Ces os se sont remis à vivre sans sa dictature, disons à revivre. Que cette main de fer dans un gant fleuri aille en tordre d’autres que nous.

Nous sommes en pleine action écologique et nous continuons – en dehors du Mouvement Ecologique, mais dans le vrai mouvement écologique qui, lui, n’a pas besoin de grand chef.

Toute ma considération
ou bien au revoir Alain-Claude

Aline Bayard

PS : une circulaire du 5.9.74 de MPF-Oise

« Bulletin spécial de MPF EN PERIL » daté du 5 septembre 1974.

Il est signé : « Votre délégué : Raymond BAYARD

membre du Conseil d’Administration actuel,

soutenu par le Dr CAYLA, Président d’Honneur

et par 80% des délégués. »

 

C’est un témoignage exemplaire sur l’une des impostures qui ont tué le mouvement. Roger Fischer n’était, malheureusement, pas seul à nuire et, lui, n’était qu’un manipulateur manipulé.

La dynamique enthousiaste et créative s’était effondrée, sapée par ses semblables, et depuis un peu plus longtemps qu’Aline Bayard ne le devinait. La dynamique n’était plus qu’un avorton, comme disait Aline qui décrivait très bien les maux dont elle avait été victime. Elle avait été avortée et c’est un panier de crabes qui lui avait succédé.

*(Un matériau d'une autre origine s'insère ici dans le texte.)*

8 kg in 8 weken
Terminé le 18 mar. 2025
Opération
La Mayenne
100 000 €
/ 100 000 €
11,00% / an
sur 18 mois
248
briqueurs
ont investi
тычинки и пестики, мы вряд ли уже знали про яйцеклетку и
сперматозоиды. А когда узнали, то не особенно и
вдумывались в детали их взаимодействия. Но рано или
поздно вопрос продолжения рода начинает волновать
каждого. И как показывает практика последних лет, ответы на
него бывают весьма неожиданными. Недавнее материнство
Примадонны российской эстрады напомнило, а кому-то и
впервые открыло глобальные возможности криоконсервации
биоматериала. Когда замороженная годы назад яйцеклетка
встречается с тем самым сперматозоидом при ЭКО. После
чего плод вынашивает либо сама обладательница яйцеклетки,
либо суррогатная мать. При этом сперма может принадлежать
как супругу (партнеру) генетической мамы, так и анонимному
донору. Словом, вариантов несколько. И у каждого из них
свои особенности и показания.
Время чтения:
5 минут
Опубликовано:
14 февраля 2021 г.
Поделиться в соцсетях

Rares, très rares furent ceux qui, comme Aline, répondirent aux appels à résister et à relancer une dynamique. La plupart étaient fascinés par le spectacle d’une lutte pour le pouvoir menée par les tueurs sociaux et des malades de l’ego comme celui qu’elle dénonçait. Les nouveaux venus rameutés par la campagne électorale étaient nombreux à rester sous l’influence des schémas représentatif et hiérarchique. Manipulés à volonté par les lobbies capitalistes, il leur manquait la part la plus importante de la compréhension du vivant, donc de la culture écologiste et alternative, précisément celle que les opérations entristes devaient détruire, celle qui permet de comprendre et de pratiquer les dynamiques coopératives et holistiques. Dès lors, plus rien ne fut possible.

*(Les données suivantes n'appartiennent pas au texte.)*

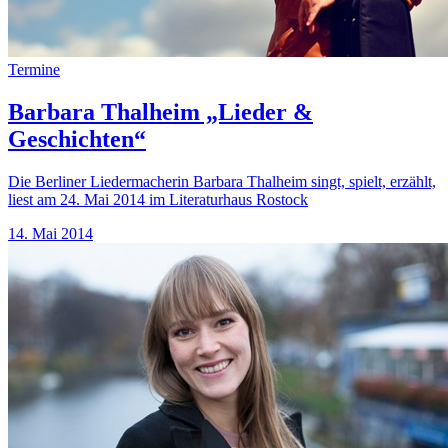
Termine
Barbara Thalheim „Lieder &
Geschichten“
Die Berliner Liedermacherin Barbara Thalheim singt, spielt, erzählt,
liest am 24. Mai 2014 im Literaturhaus Rostock
14. Mai 2014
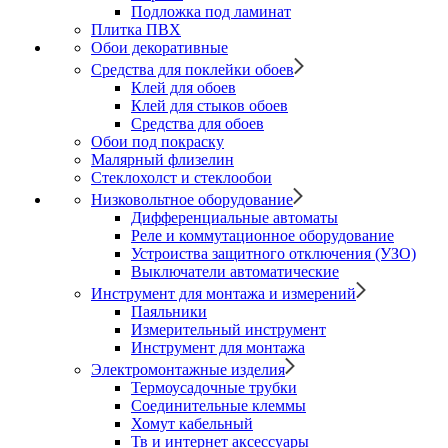
Подложка под ламинат
Плитка ПВХ
Обои декоративные
Средства для поклейки обоев
Клей для обоев
Клей для стыков обоев
Средства для обоев
Обои под покраску
Малярный флизелин
Стеклохолст и стеклообои
Низковольтное оборудование
Дифференциальные автоматы
Реле и коммутационное оборудование
Устроиства защитного отключения (УЗО)
Выключатели автоматические
Инструмент для монтажа и измерений
Паяльники
Измерительный инструмент
Инструмент для монтажа
Электромонтажные изделия
Термоусадочные трубки
Соединительные клеммы
Хомут кабельный
Тв и интернет аксессуары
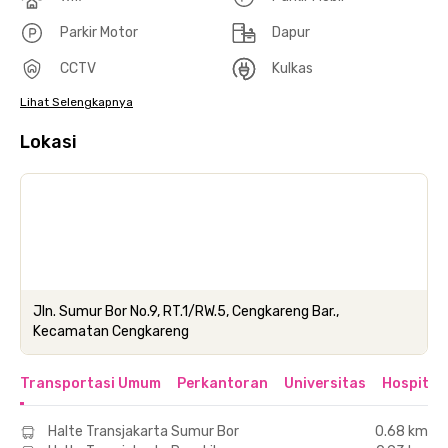
Parkir Motor
Dapur
CCTV
Kulkas
Lihat Selengkapnya
Lokasi
Jln. Sumur Bor No.9, RT.1/RW.5, Cengkareng Bar.,
Kecamatan Cengkareng
Transportasi Umum
Perkantoran
Universitas
Hospital
Halte Transjakarta Sumur Bor
0.68 km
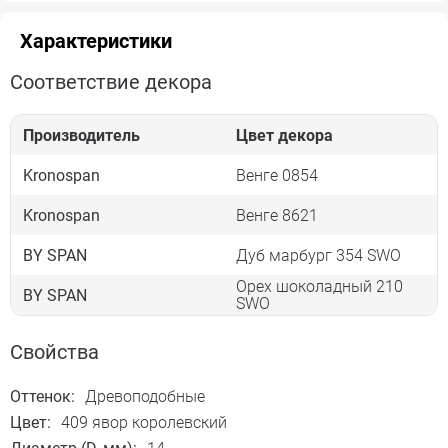
Характеристики
Соответствие декора
Производитель
Цвет декора
Kronospan
Венге 0854
Kronospan
Венге 8621
BY SPAN
Дуб марбург 354 SWO
Орех шоколадный 210
BY SPAN
SWO
Свойства
Оттенок:
Древоподобные
Цвет:
409 явор королевский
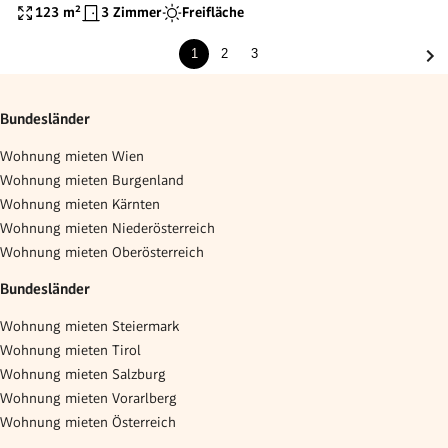
Dachterrasse, 2 Parkplätzen und spektakulärem
123
m²
3 Zimmer
Freifläche
Panoramablick über die Stadt! JETZT MIETEN!
1
2
3
Bundesländer
Wohnung mieten Wien
Wohnung mieten Burgenland
Wohnung mieten Kärnten
Wohnung mieten Niederösterreich
Wohnung mieten Oberösterreich
Bundesländer
Wohnung mieten Steiermark
Wohnung mieten Tirol
Wohnung mieten Salzburg
Wohnung mieten Vorarlberg
Wohnung mieten Österreich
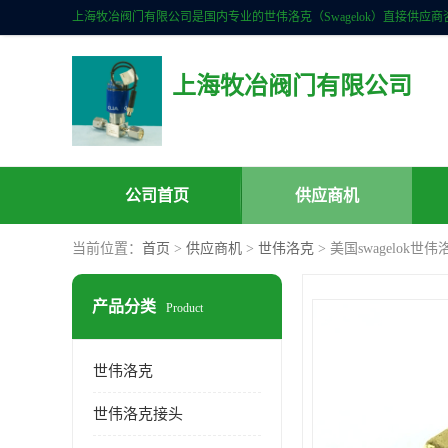
上海牧冶阀门有限公司
公司首页
供应商机
当前位置：
首页
>
供应商机
>
世伟洛克
> 美国swagelok世
产品分类
Product
世伟洛克
世伟洛克接头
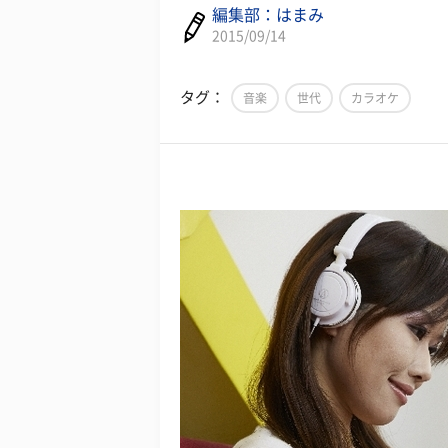
編集部：はまみ
2015/09/14
タグ：
音楽
世代
カラオケ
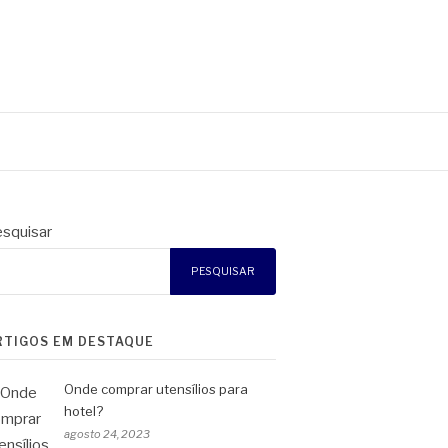
squisar
PESQUISAR
RTIGOS EM DESTAQUE
Onde comprar utensílios para
hotel?
agosto 24, 2023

36 ans plus tard, début 2010, Paul Ariès et Florence Leray publieront une analyse critique sur l’un des derniers avatars du détournement du mouvement alternatif par le capitalisme néolibéral. Un travail très utile, mais qui ne fera qu’effleurer le problème et concentrer l’attention sur une seule personne puisque, ignorants de l’histoire du mouvement, ils donneront en exemple des imposteurs l’ayant déjà vidé de sa substance, croyant voir en eux les « pionniers » de ce qui les inspire. Fischer est de ceux-là. Les « pionniers« , ils ont été délocalisés dans l’oubli par ceux auxquels Paul Ariès et Florence Leray se réfèrent !

« Cohn-Bendit, l’imposture », Paul Ariès et Florence Leray, éditions Max Milo.

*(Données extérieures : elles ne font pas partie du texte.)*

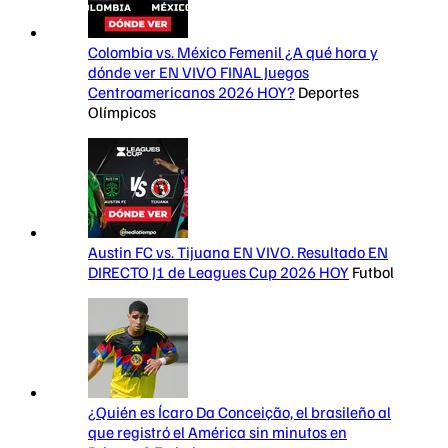
Colombia vs. México Femenil ¿A qué hora y
dónde ver EN VIVO FINAL Juegos
Centroamericanos 2026 HOY?
Deportes
Olímpicos
Austin FC vs. Tijuana EN VIVO. Resultado EN
DIRECTO J1 de Leagues Cup 2026 HOY
Futbol
¿Quién es Ícaro Da Conceição, el brasileño al
que registró el América sin minutos en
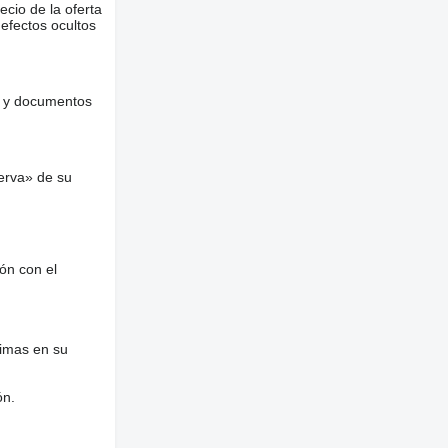
ecio de la oferta
defectos ocultos
es y documentos
erva» de su
ón con el
nimas en su
ón.
á fólia na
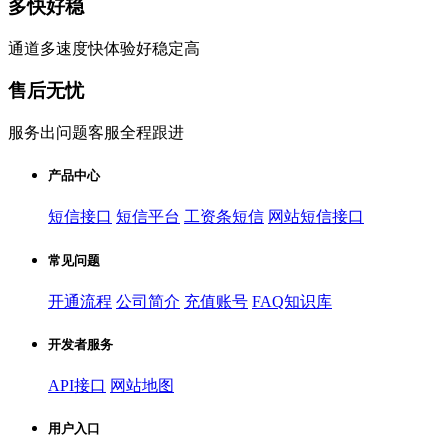
多快好稳
通道多速度快体验好稳定高
售后无忧
服务出问题客服全程跟进
产品中心
短信接口
短信平台
工资条短信
网站短信接口
常见问题
开通流程
公司简介
充值账号
FAQ知识库
开发者服务
API接口
网站地图
用户入口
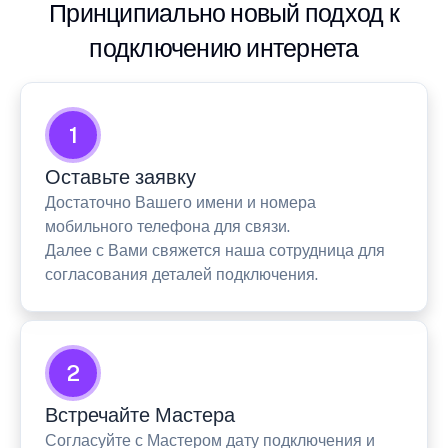
Принципиально новый подход к
подключению интернета
1
Оставьте заявку
Достаточно Вашего имени и номера
мобильного телефона для связи.
Далее с Вами свяжется наша сотрудница для
согласования деталей подключения.
2
Встречайте Мастера
Согласуйте с Мастером дату подключения и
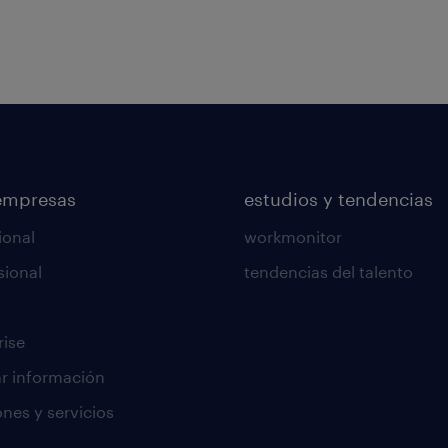
empresas
estudios y tendencias
ional
workmonitor
sional
tendencias del talento
rise
tar información
ones y servicios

Trente années plus tard, j’ai repris contact avec Maisons Paysannes de France à l’occasion de la restauration d’une maison traditionnelle et j’en ai profité pour évoquer l’histoire alternative de l’association. Chou blanc sur toute la ligne. Je n’ai guère été aidé pour ma restauration et l’ancien compagnon des années soixante-dix s’est fait éconduire par des gens qui avaient glissé très loin de l’esprit initial – celui dont parlait Aline Bayard.